Giving voice to marginalized genders, counternormative sexualities, and differentially racialized brown immigrant bodies, “Out on Main Street” and “Upside-downness” direct the reader’s attention to the historical specificities of displacement and oppression. The relationality of race, gender, and differentialized ethnicity in Vancouver makes Mootoo’s narrators increasingly aware of the need to define themselves because they constantly find that they are already defined by their brownness. Thus, the narratives persistently trouble what is assumed to be self-evident about the identity of the narrators, that is, their Indianness. While both the Indians who immigrated to Canada from India and the white Canadians insist that the narrators erase their multiple and discrepant affiliations and perform standardized norms of Indianness, the narrators assert their resistance and their singularity through their narrations. Using oral modes of storytelling and Trinidadian English, they affirm their difference as products of particular histories and spaces. As the narratives progress, we find the narrators becoming increasingly aware of how they are positioned by specific practices of looking in Canada. They reciprocate by redirecting the reader’s gaze toward dominant discourses and bodies, and by insisting on being recognized as Indo-Trinidadians. In the process, they reveal how India travels from, and to, different diasporic locations. More importantly, they account for differences within the many Indian diasporic populations in Canada that might share a heritage but understand and experience diasporic consciousness differently.

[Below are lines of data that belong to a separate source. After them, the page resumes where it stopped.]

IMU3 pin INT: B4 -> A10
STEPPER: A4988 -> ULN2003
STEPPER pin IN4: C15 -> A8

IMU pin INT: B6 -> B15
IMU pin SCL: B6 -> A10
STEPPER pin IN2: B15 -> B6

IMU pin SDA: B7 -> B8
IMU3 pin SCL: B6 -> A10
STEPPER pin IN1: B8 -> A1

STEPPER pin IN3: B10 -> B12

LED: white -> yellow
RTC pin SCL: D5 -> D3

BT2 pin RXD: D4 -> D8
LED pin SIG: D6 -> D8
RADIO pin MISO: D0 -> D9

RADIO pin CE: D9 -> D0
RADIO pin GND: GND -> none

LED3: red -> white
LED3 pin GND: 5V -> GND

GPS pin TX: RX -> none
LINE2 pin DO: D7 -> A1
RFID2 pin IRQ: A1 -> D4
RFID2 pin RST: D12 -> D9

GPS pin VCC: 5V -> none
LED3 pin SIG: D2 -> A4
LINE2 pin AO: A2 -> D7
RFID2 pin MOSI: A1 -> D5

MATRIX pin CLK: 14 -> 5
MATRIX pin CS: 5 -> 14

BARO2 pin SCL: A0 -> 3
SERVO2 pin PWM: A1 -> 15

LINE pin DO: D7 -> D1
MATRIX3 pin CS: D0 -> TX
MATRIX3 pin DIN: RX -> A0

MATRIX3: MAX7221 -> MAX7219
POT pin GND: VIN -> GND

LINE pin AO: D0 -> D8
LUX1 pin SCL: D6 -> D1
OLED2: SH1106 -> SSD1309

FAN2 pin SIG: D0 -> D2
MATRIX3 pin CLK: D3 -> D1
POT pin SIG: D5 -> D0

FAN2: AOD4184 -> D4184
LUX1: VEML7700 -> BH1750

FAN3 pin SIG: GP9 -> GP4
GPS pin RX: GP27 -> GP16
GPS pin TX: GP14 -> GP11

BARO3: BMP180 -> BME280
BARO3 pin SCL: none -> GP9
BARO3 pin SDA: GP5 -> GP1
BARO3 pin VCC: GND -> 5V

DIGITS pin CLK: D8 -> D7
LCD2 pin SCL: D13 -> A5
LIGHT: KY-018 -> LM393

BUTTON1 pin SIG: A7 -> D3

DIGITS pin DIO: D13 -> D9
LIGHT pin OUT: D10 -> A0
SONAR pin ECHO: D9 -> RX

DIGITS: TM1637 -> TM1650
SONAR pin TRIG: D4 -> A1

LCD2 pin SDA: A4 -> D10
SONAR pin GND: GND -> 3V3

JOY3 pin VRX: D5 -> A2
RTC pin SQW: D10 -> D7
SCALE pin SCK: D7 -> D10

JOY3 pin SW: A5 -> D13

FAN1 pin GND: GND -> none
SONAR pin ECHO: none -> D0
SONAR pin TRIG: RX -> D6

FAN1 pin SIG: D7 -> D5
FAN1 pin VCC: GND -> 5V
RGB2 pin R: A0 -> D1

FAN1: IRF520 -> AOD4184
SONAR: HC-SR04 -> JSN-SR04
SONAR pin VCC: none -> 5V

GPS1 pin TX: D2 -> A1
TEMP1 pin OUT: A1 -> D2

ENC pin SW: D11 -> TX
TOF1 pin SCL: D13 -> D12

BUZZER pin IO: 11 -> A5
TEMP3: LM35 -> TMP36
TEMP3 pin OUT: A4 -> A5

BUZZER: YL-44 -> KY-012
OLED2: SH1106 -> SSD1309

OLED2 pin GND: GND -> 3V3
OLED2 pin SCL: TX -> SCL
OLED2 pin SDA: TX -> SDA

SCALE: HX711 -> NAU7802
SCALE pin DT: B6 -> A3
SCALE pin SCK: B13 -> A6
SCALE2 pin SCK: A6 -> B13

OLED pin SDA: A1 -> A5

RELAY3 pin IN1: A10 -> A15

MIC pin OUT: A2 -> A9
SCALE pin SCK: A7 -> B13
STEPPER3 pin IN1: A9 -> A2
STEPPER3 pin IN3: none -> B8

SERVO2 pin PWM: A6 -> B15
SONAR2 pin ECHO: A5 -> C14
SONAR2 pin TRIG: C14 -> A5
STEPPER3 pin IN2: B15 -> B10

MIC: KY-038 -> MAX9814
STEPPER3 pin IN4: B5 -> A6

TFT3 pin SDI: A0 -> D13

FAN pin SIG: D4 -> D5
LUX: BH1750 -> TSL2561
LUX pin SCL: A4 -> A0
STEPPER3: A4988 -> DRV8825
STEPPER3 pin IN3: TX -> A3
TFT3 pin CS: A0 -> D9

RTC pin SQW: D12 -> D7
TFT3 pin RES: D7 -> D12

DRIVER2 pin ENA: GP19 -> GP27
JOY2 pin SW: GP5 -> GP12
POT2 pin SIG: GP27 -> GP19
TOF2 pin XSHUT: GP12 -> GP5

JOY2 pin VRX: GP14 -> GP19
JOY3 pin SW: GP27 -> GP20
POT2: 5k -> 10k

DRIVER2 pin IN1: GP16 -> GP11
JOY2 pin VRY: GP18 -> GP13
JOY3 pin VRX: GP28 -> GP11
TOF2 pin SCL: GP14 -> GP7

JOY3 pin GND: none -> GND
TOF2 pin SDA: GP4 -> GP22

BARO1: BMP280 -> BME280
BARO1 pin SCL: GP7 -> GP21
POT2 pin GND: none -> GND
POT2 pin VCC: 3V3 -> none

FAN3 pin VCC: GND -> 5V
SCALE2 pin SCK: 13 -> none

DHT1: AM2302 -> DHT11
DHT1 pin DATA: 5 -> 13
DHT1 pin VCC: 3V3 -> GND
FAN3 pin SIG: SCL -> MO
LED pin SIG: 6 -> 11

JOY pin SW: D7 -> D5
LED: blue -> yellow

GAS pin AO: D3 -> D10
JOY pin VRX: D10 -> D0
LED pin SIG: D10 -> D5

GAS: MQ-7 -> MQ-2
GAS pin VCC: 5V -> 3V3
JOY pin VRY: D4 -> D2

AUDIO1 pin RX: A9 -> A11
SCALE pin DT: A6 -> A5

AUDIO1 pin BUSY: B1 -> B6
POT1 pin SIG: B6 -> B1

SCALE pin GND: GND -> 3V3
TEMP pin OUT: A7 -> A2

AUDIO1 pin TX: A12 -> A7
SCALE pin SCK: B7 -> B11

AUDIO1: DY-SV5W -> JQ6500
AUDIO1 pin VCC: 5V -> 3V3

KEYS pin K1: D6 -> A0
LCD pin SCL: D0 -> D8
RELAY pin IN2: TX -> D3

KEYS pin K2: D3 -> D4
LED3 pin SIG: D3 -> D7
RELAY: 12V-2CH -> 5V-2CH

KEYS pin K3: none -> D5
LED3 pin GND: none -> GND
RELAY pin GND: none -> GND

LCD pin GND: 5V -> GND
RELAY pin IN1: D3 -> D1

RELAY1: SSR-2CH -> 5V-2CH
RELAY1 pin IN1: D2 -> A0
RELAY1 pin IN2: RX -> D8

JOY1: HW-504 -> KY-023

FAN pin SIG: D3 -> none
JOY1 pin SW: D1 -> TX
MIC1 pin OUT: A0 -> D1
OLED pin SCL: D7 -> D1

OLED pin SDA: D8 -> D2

In illustrating how India travels from the homeland to the diaspora and from one diaspora to another, “Out on Main Street” and “Upsidedownness” deftly interrogate nationalist models of thinking and dwelling. Mootoo’s queer immigrants make evident the tenuous nature of the Indian diaspora’s links to India, effectively foiling the linear mapping of specific bodies on to nations, of brown skin with India. Their multiple negotiations of Indianness in Canada redefine Indianness as doing — performing specific cultural scripts — rather than as being Indian. In the process, they render “home” not as the idealized, forever lost Indian or Trinidadian past, but as a home produced in the context of living in Canada. Calling on readers to “imagin[e] a more heterogeneous sociality” (Ahmed 113), the stories insist on a rethinking of dominant notions of hospitality in order to work toward making the future habitable.